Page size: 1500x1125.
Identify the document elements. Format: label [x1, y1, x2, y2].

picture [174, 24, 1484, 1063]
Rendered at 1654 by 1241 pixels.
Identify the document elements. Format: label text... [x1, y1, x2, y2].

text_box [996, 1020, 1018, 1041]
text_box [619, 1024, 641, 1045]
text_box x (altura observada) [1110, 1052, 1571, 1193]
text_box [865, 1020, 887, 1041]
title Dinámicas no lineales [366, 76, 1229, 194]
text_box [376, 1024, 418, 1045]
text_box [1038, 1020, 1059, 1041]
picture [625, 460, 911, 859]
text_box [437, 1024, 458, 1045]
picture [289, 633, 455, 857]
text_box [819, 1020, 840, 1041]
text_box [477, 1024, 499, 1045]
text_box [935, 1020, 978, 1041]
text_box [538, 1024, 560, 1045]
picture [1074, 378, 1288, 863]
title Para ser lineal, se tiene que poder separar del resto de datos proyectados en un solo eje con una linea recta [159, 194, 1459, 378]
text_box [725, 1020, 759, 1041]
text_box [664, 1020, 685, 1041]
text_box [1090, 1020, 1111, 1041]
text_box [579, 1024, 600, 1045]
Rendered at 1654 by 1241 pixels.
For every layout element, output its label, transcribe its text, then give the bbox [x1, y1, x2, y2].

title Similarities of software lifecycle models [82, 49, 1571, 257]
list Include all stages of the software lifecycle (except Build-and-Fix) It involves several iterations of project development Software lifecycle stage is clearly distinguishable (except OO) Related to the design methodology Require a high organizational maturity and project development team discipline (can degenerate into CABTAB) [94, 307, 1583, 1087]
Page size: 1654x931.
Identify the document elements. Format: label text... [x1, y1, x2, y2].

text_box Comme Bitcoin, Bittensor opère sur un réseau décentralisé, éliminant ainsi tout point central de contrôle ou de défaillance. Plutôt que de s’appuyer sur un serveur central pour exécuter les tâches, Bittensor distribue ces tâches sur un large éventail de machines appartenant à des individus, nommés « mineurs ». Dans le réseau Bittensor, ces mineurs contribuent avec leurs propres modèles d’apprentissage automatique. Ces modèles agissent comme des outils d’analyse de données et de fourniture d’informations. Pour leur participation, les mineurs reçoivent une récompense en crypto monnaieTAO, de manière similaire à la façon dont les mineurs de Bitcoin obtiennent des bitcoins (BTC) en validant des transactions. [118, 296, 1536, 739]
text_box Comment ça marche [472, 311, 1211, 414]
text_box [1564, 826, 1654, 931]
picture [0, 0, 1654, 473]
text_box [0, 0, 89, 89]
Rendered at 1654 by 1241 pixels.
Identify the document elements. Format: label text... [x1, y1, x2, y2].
------
- [Prompt]:
Copy out everything from the beginning of the data above down to and including the line that contains "text_box [579, 1024, 600, 1045]", reproducing each line unchanged.

- [Written answer]:
Page size: 1500x1125.
Identify the document elements. Format: label [x1, y1, x2, y2].

picture [174, 24, 1484, 1063]
Rendered at 1654 by 1241 pixels.
Identify the document elements. Format: label text... [x1, y1, x2, y2].

text_box [996, 1020, 1018, 1041]
text_box [619, 1024, 641, 1045]
text_box x (altura observada) [1110, 1052, 1571, 1193]
text_box [865, 1020, 887, 1041]
title Dinámicas no lineales [366, 76, 1229, 194]
text_box [376, 1024, 418, 1045]
text_box [1038, 1020, 1059, 1041]
picture [625, 460, 911, 859]
text_box [437, 1024, 458, 1045]
picture [289, 633, 455, 857]
text_box [819, 1020, 840, 1041]
text_box [477, 1024, 499, 1045]
text_box [935, 1020, 978, 1041]
text_box [538, 1024, 560, 1045]
picture [1074, 378, 1288, 863]
title Para ser lineal, se tiene que poder separar del resto de datos proyectados en un solo eje con una linea recta [159, 194, 1459, 378]
text_box [725, 1020, 759, 1041]
text_box [664, 1020, 685, 1041]
text_box [1090, 1020, 1111, 1041]
text_box [579, 1024, 600, 1045]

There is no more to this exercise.